* [Passage shown]:

________________________________________

# Took A Trip To Smithville



## sandybottom (Jun 1, 2005)

I still love our little get away acreage up there. This time I spotted a bald eagle at our place along with some other critters. We always take our dogs with us to play too.


----------



## sandybottom (Jun 1, 2005)

.


----------



## sandybottom (Jun 1, 2005)

Did somebody say car ride?


----------



## Capt. Dustin Lee (Jan 16, 2006)

Nice pics!!! My In-Laws have a little get a way place there as well. About a block off the river. In fact they are up there right now.


----------



## MichaelW (Jun 16, 2010)

Nice shots. What is the bird before the pecans. I don't recognize it. Does your mini-doc riding in the car. Our dogs don't care to ride anywhere.


----------



## sandybottom (Jun 1, 2005)

MichaelW said:


> Nice shots. What is the bird before the pecans. I don't recognize it. Does your mini-doc riding in the car. Our dogs don't care to ride anywhere.


That is a Caracara or Mexican Bald Eagle. Very cool raptor in my book!


----------



## dicklaxt (Jun 2, 2005)

Great shots Sandy,,,,,,,,if thats a weiner dog ,how did you stage that shot with the ears up?

dick


----------



## reeltimer (Feb 5, 2010)

That is a nice buck for smithville.I wish Charlie Ebner's was still serving Bar-b-Que in smithville but he has been gone for a long while.


----------



## sandybottom (Jun 1, 2005)

dicklaxt said:


> Great shots Sandy,,,,,,,,if thats a weiner dog ,how did you stage that shot with the ears up?
> 
> dick


I ask her if she wants to go for car ride and so when she throws her head up to look at me her ears stand up for a brief second. Then I shoot away hoping to get the shot.


----------

________________________________________

* [Instruction 1]: In the entries, starting with the first line and going on through the line with "state / province: California", swap "collection date" for "date collected" and write those lines out again with nothing else changed.
The thread and the entries that come next are unrelated to each other.

________________________________________

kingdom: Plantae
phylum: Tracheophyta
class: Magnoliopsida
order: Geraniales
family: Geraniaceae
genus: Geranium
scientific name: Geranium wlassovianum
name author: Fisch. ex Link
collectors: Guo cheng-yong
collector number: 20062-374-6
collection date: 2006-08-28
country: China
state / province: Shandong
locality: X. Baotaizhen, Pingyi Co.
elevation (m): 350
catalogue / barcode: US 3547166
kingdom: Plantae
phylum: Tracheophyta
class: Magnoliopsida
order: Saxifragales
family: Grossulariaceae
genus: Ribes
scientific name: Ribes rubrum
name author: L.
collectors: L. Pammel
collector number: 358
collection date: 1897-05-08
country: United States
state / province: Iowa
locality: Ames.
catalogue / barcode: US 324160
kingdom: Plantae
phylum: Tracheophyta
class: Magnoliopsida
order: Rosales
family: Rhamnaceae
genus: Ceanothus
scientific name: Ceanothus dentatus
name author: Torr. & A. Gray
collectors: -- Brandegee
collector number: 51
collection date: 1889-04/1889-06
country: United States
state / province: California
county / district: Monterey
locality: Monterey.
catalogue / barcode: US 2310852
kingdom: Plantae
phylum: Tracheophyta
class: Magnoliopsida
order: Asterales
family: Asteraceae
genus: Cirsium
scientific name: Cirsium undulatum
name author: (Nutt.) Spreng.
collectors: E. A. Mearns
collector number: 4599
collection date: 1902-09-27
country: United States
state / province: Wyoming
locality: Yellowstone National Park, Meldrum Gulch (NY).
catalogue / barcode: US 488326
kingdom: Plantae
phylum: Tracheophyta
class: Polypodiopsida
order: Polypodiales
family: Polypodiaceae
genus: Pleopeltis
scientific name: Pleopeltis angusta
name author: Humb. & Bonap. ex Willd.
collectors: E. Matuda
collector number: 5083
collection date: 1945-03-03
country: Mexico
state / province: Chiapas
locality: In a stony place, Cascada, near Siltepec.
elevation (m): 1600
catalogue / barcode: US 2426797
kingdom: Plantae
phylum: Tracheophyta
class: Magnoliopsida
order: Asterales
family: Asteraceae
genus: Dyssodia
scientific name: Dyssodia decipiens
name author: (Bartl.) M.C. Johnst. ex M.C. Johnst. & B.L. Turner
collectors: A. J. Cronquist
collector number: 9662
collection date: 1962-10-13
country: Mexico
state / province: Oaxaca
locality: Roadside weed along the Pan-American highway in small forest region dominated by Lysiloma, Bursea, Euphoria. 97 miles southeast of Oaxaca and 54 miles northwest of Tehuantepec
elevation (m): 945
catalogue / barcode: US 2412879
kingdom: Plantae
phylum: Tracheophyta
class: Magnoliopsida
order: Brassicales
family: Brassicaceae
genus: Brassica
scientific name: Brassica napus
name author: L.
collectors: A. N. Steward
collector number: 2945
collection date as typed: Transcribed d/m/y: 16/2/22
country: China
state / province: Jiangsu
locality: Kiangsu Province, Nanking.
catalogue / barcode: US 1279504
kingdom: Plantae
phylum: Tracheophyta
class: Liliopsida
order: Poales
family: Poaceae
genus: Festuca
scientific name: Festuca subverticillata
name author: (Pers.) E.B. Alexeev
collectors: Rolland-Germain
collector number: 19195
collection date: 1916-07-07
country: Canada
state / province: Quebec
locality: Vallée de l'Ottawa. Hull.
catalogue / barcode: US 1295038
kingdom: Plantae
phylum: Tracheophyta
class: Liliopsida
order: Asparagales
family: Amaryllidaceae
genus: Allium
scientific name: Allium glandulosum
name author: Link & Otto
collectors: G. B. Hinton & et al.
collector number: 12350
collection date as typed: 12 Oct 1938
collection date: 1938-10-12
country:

________________________________________

* [Instruction 2]: In the thread about the trip to Smithville, what bird does sandybottom say is the one shown before the pecans?

* [Correct response 1]:
kingdom: Plantae
phylum: Tracheophyta
class: Magnoliopsida
order: Geraniales
family: Geraniaceae
genus: Geranium
scientific name: Geranium wlassovianum
name author: Fisch. ex Link
collectors: Guo cheng-yong
collector number: 20062-374-6
date collected: 2006-08-28
country: China
state / province: Shandong
locality: X. Baotaizhen, Pingyi Co.
elevation (m): 350
catalogue / barcode: US 3547166
kingdom: Plantae
phylum: Tracheophyta
class: Magnoliopsida
order: Saxifragales
family: Grossulariaceae
genus: Ribes
scientific name: Ribes rubrum
name author: L.
collectors: L. Pammel
collector number: 358
date collected: 1897-05-08
country: United States
state / province: Iowa
locality: Ames.
catalogue / barcode: US 324160
kingdom: Plantae
phylum: Tracheophyta
class: Magnoliopsida
order: Rosales
family: Rhamnaceae
genus: Ceanothus
scientific name: Ceanothus dentatus
name author: Torr. & A. Gray
collectors: -- Brandegee
collector number: 51
date collected: 1889-04/1889-06
country: United States
state / province: California

* [Correct response 2]: A Caracara, or Mexican Bald Eagle.